Spent last night thinking about a lot a lot of things. I think I think too much. Its not like I'll type them here. That reminds me, I resolved to type an email to someone last night. I don't know whether I'll have the courage to.
Thanks Wai Yee, whether you see this or not. Thanks for replying my message. :D
I realise I keep worrying about nothing. I worry about unnecessary things.
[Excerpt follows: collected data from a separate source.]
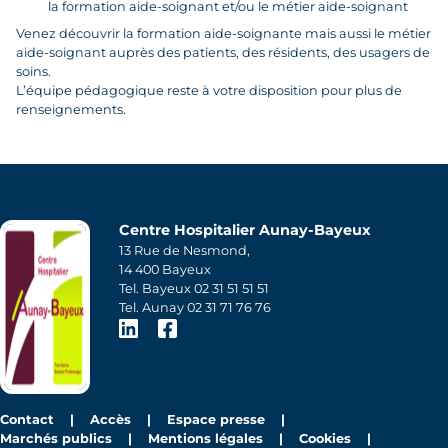
la formation aide-soignant et/ou le métier aide-soignant
Venez découvrir la formation aide-soignante mais aussi le métier
aide-soignant auprès des patients, des résidents, des usagers de
soins.
L’équipe pédagogique reste à votre disposition pour plus de
renseignements.
Centre Hospitalier Aunay-Bayeux
13 Rue de Nesmond,
14 400 Bayeux
Tel. Bayeux 02 31 51 51 51
Tel. Aunay 02 31 71 76 76
LinkedIn
Facebook
Contact
Accès
Espace presse
Marchés publics
Mentions légales
Cookies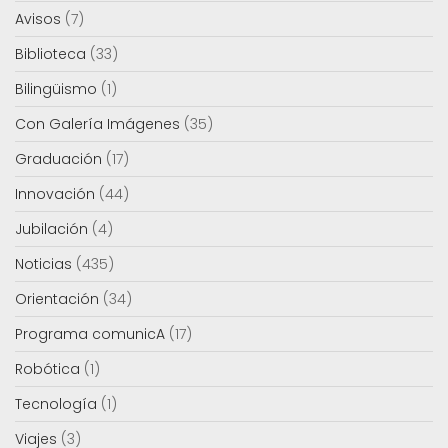
Avisos
(7)
Biblioteca
(33)
Bilingüismo
(1)
Con Galería Imágenes
(35)
Graduación
(17)
Innovación
(44)
Jubilación
(4)
Noticias
(435)
Orientación
(34)
Programa comunicA
(17)
Robótica
(1)
Tecnología
(1)
Viajes
(3)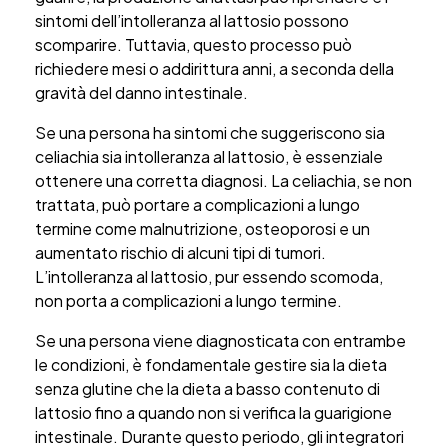
sintomi dell’intolleranza al lattosio possono
scomparire. Tuttavia, questo processo può
richiedere mesi o addirittura anni, a seconda della
gravità del danno intestinale.
Se una persona ha sintomi che suggeriscono sia
celiachia sia intolleranza al lattosio, è essenziale
ottenere una corretta diagnosi. La celiachia, se non
trattata, può portare a complicazioni a lungo
termine come malnutrizione, osteoporosi e un
aumentato rischio di alcuni tipi di tumori.
L’intolleranza al lattosio, pur essendo scomoda,
non porta a complicazioni a lungo termine.
Se una persona viene diagnosticata con entrambe
le condizioni, è fondamentale gestire sia la dieta
senza glutine che la dieta a basso contenuto di
lattosio fino a quando non si verifica la guarigione
intestinale. Durante questo periodo, gli integratori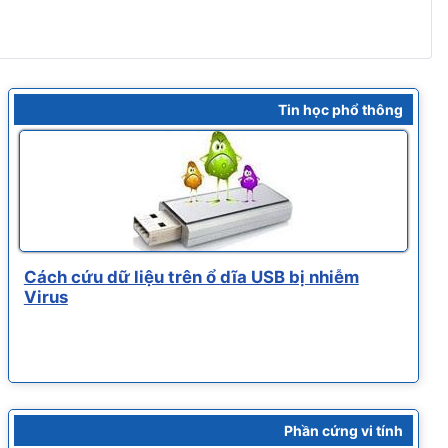
Tin học phổ thông
Cách cứu dữ liệu trên ổ dĩa USB bị nhiễm
Virus
Phần cứng vi tính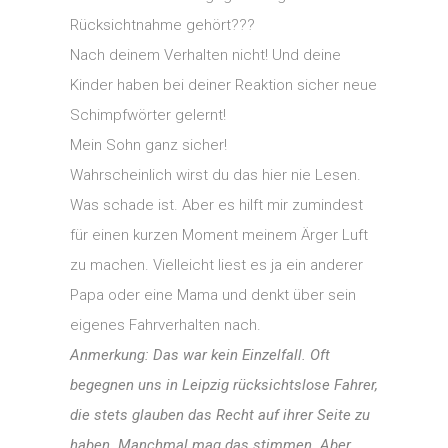
Rücksichtnahme gehört???
Nach deinem Verhalten nicht! Und deine
Kinder haben bei deiner Reaktion sicher neue
Schimpfwörter gelernt!
Mein Sohn ganz sicher!
Wahrscheinlich wirst du das hier nie Lesen.
Was schade ist. Aber es hilft mir zumindest
für einen kurzen Moment meinem Ärger Luft
zu machen. Vielleicht liest es ja ein anderer
Papa oder eine Mama und denkt über sein
eigenes Fahrverhalten nach.
Anmerkung: Das war kein Einzelfall. Oft
begegnen uns in Leipzig rücksichtslose Fahrer,
die stets glauben das Recht auf ihrer Seite zu
haben. Manchmal mag das stimmen. Aber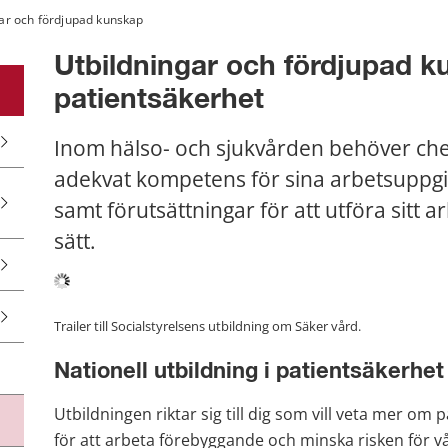
ar och fördjupad kunskap
Utbildningar och fördjupad ku
patientsäkerhet
Inom hälso- och sjukvården behöver che
adekvat kompetens för sina arbetsuppgift
samt förutsättningar för att utföra sitt a
sätt.
Trailer till Socialstyrelsens utbildning om Säker vård.
Nationell utbildning i patientsäkerhet
Utbildningen riktar sig till dig som vill veta mer om
för att arbeta förebyggande och minska risken för v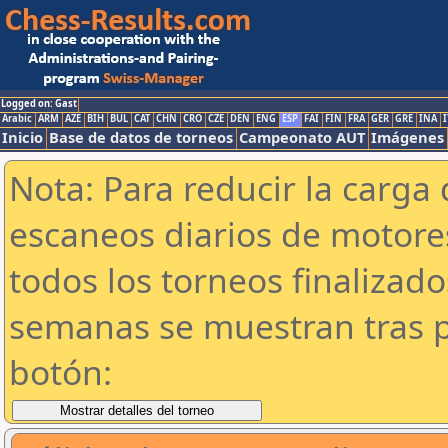
Logged on: Gast
Arabic
ARM
AZE
BIH
BUL
CAT
CHN
CRO
CZE
DEN
ENG
ESP
FAI
FIN
FRA
GER
GRE
INA
I
Inicio
Base de datos de torneos
Campeonato AUT
Imágenes
Nota: Para reducir la carga 
escaneos diarios de motor
todos los torneos finalizad
semanas se muestran tras p
botón: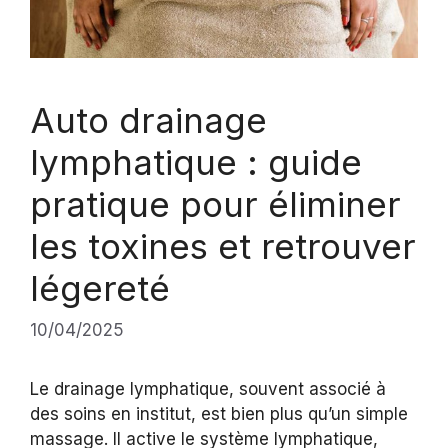
Auto drainage
lymphatique : guide
pratique pour éliminer
les toxines et retrouver
légereté
10/04/2025
Le drainage lymphatique, souvent associé à
des soins en institut, est bien plus qu’un simple
massage. Il active le système lymphatique,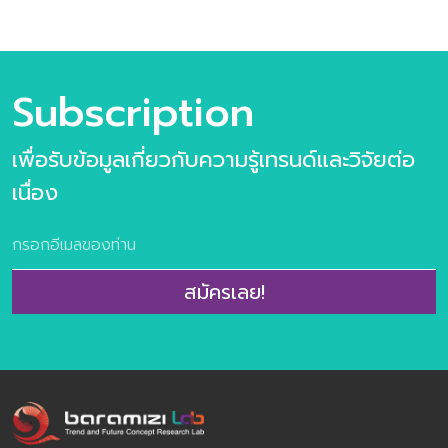
ตัวอย่าง เกี่ยวกับการตอบรับเทรนด์
ชุดข้อมูลวิจัยแ
อนาคตอาหาร ข้อมูลกรณีศึกษา กว่า
ประสบการณ์สำหร
100 ตัวอย่าง เนื้อหาภายในเล่ม ชุด
อสังหาริมทรัพย
ข้อมูลวิจัยเทรนด์ประกอบไปด้วย 6 เท
Design Future 
Subscription
รนด์ความต้องการของผู้บริโภคยุคใหม่
Sector? วงการอส
10 แนวโน้มธุรกิจอาหารแห่งอนาคต และ
แข่งขันสูง ด้วยท
เพื่อรับข้อมูลเกี่ยวกับความรู้เทรนด์และวิจัยต่อ
31 เทรนด์ย่อยประกอบไปด้วย >10 แนว
ความสะดวก การบริ
โน้มธุรกิจอาหารแห่งอนาคต ประกอบไป
เป็นปัจจัยสำคัญ
เนื่อง
ด้วย Personalized Nutrition Well-
ประสบการณ์ ในศ
Mental Eating Fermented taste of
แบรนด์นั้น Baram
time Extraordinary Meal Through
งานการสร้างประ
The Root Alcoholic Journey Foods
ออกเป็น 4 ส่วนใ
สมัครเลย!
for the world Alternative Protein
ประสบการณ์ด้าน
FoodTech Edible Beauty >ข้อมูล
บริการ ประสบกา
ตัวอย่างกรณีศึกษากว่า 100 ตัวอย่าง
ประสบการณ์ด้าน
>ผลการวิจัยผู้บริโภคชาวไทย 800
การสร้างทั้ง 4 ป
ตัวอย่าง เกี่ยวกับการตอบรับเทรนด์
เมื่อหลอมรวมกัน
อนาคตอาหาร จำนวน 160 หน้า พิเศษ
ประสบการณ์ที่รา
ราคา 2,900 จากปกติ 3,500 บาท
ครอบคลุมทั้งช่ว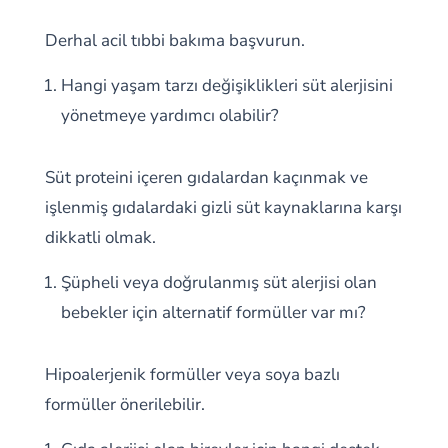
Derhal acil tıbbi bakıma başvurun.
Hangi yaşam tarzı değişiklikleri süt alerjisini
yönetmeye yardımcı olabilir?
Süt proteini içeren gıdalardan kaçınmak ve
işlenmiş gıdalardaki gizli süt kaynaklarına karşı
dikkatli olmak.
Şüpheli veya doğrulanmış süt alerjisi olan
bebekler için alternatif formüller var mı?
Hipoalerjenik formüller veya soya bazlı
formüller önerilebilir.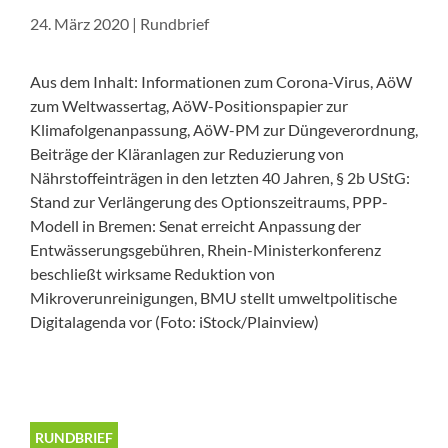
24. März 2020
|
Rundbrief
Aus dem Inhalt: Informationen zum Corona-Virus, AöW
zum Weltwassertag, AöW-Positionspapier zur
Klimafolgenanpassung, AöW-PM zur Düngeverordnung,
Beiträge der Kläranlagen zur Reduzierung von
Nährstoffeinträgen in den letzten 40 Jahren, § 2b UStG:
Stand zur Verlängerung des Optionszeitraums, PPP-
Modell in Bremen: Senat erreicht Anpassung der
Entwässerungsgebühren, Rhein-Ministerkonferenz
beschließt wirksame Reduktion von
Mikroverunreinigungen, BMU stellt umweltpolitische
Digitalagenda vor (Foto: iStock/Plainview)
RUNDBRIEF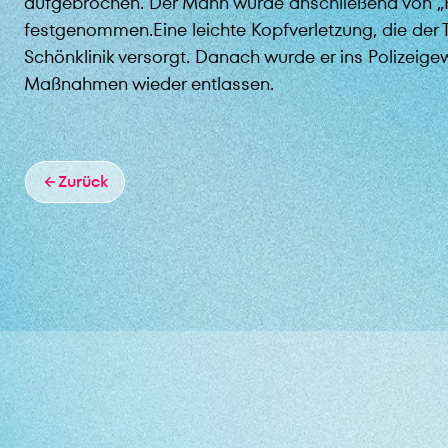
aufgebrochen. Der Mann wurde anschließend von „
festgenommen.Eine leichte Kopfverletzung, die der T
Schönklinik versorgt. Danach wurde er ins Polizei
Maßnahmen wieder entlassen.
Zurück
Are people really selfish? I keep convincing myself otherwise, but reality keeps pulling me back. I think we are. Things we do are to protect ourselves, protect our name, protect our image. Maybe once in a while, we'll do something not for ourselves, but most of the time, we aren't. We eat, rest, work, play just to satisfy our so called purpose of living. So what if I can eat a lot, so what if I can sleep a lot, so what if I can work a lot, so what if I can earn a lot of money? All of it is going to end someday. Why are we fighting so hard? Why can't we just enjoy living?
I'm feeling kind of phillosophical today. Maybe I should do a GP essay on this kind of day. Seems like I'm going to come up with something worthy of KI even. Haha.
Why am I not average? I would rather be. Who said mediocre was bad? I would rather be. I know, its just me, but I don't understand. Honestly speaking, I don't understand a lot of things. I don't, I don't I don't.
Two more days till school reopens. I haven't started a single piece of work or revision. Its not like I'm not worried; all the more I should be studying since I missed an entire month. But I just can't. I just can't sit there and read and do and read and do something I don't even understand and I don't even want to understand.
There are a lot of options, aren't there?
And I've sort of come to a conclusion.
My mind's as twisted as the world is.